Ninguém me mandou não, eu fiquei foi por medo de ser presa”, diz dona Lurdes, ao explicar porquê permaneceu cinco anos escondida nas barcas a vapor do São Francisco (Pirapora-MG). Foto: Bruno Radicchi

“Barroso disse para ele: ‘Eu sou o capitão e daqui ela não sai. Quem vai se retirar é o senhor’. E então eu fiquei dentro do barco por mais cinco anos, com medo de ser presa”, conta dona Lurdes, que sofre até hoje de depressão e toma remédios controlados, devido ao pavor que sente dos tempos de repressão da ditadura.

Então, por cinco anos, ela ficou embarcada em barcos a vapor, cruzando para cima e para baixo o Velho Chico, levando mercadorias de Minas Gerais para Bahia e Pernambuco e vice-versa, descendo a terra sempre às escondidas, sempre ao lado de seu protetor, o comandante Barroso.

“Foi o tempo todo vendo as mesmas coisas. De olhos fechados, eu conhecia todas as curvas do rio”, conta, melancólica. Mas mesmo restrita às embarcações, dona Lurdes continuou cantando – se apresentava como Lurdinha Barroso -, aprendeu os rudimentos da arte da carranca e casou-se com o amor de sua vida, o capitão Barroso.

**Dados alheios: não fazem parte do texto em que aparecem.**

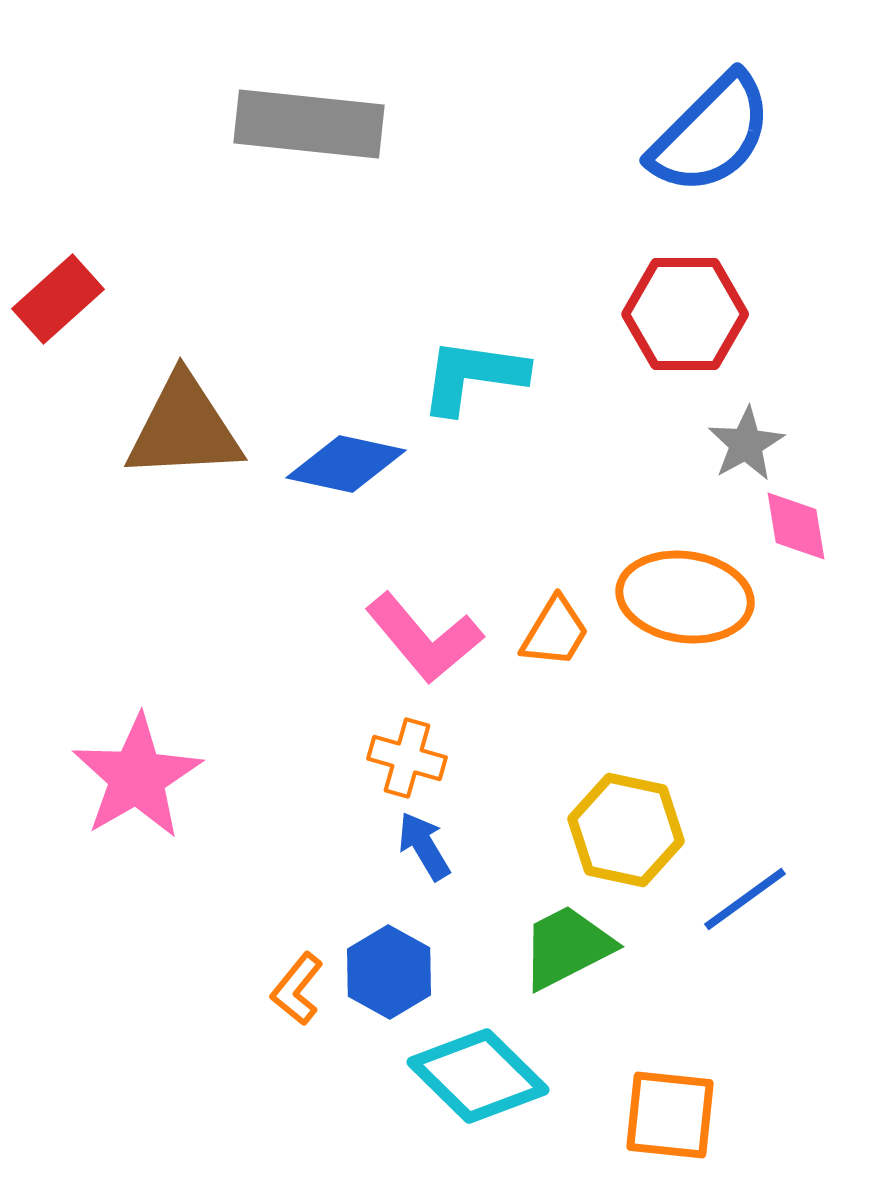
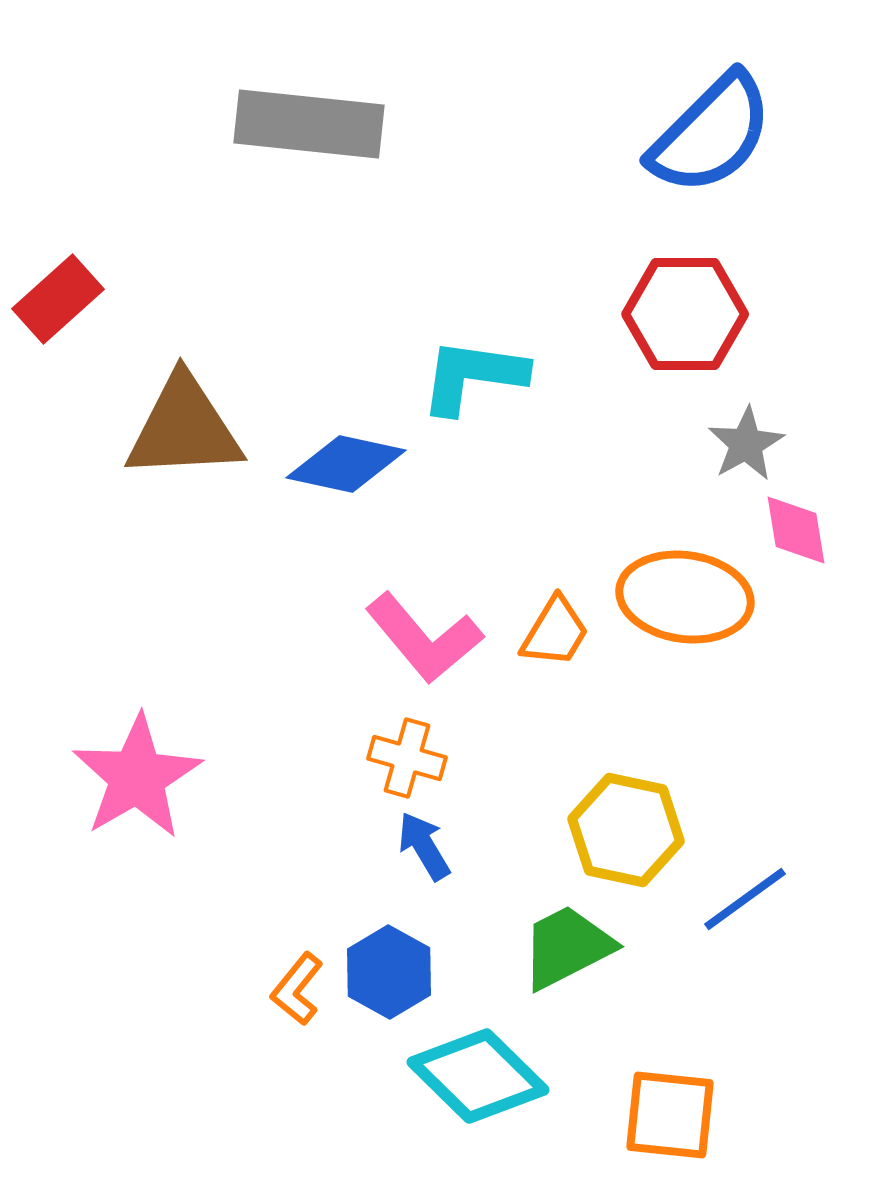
pink diamond: moved 4 px down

“Ele era 30 anos mais velho que eu, mas homem igual aquele não existe mais. Ele era pai, protetor, amante e marido”, lembra saudosa do companheiro, mas forte, sem derramar uma lágrima. Dona Lurdes conta que o velho capitão era um homem de muitas mulheres, com namorada ou família em cada porto que passava, mas abdicou de todos os outros amores por ela. “Antes de mim, tudo bem, mas depois que nós casamos, era só eu. Eu brigava com ele, e acabou largando todas as outras, vivia para mim, me enchia de presentes, me dava lingerie de renda e de seda”, afirma.

Barroso também foi o principal mecenas de dona Lurdes. Presenteou a esposa com os primeiros instrumentos para ela começar a esculpir carrancas e incentivou-a a aprimorar sua técnica. Levou para conhecer o mestre carranqueiro Guarani, que ao ver a novata esbravejou “não vou ensinar nada, não”. Mas Dona Lurdes aprendeu as técnicas do velho professor só de olhar.

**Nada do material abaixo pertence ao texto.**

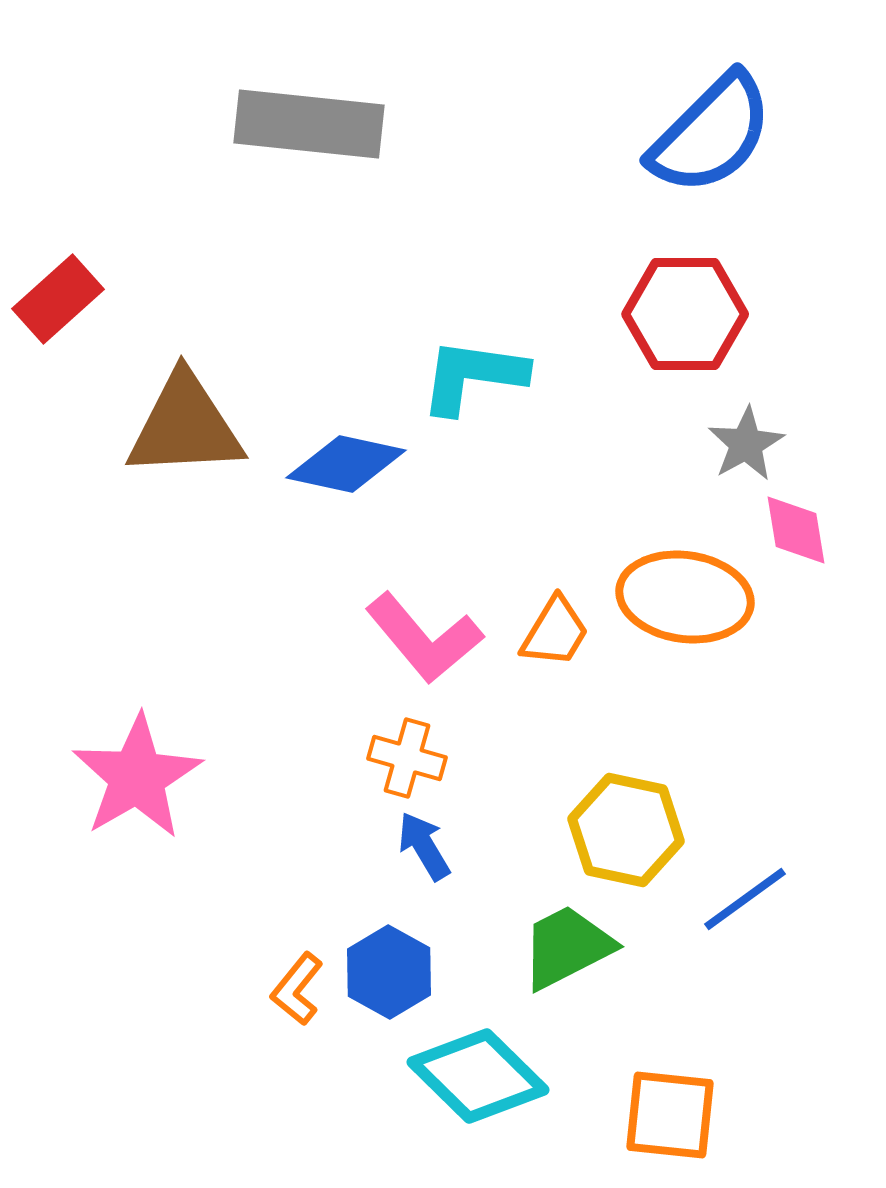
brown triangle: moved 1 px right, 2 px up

Em 1997, capitão Barroso morreu, já com 86 anos, e dona Lurdes “quase foi também”. Mas hoje, para espantar a tristeza e a dor da perda, ela recorre a várias atividades sociais em que participa na comunidade, ao carinho dos filhos que teve com o marido – Francisco Walber, Francyslady, Charles, Teodoro Pereira Neto e Luana Lara Janaína – e ao artesanato de carrancas. Além disso, ainda ocupa seu tempo escrevendo suas memórias, mesmo “não sendo uma mulher de muita escrita”.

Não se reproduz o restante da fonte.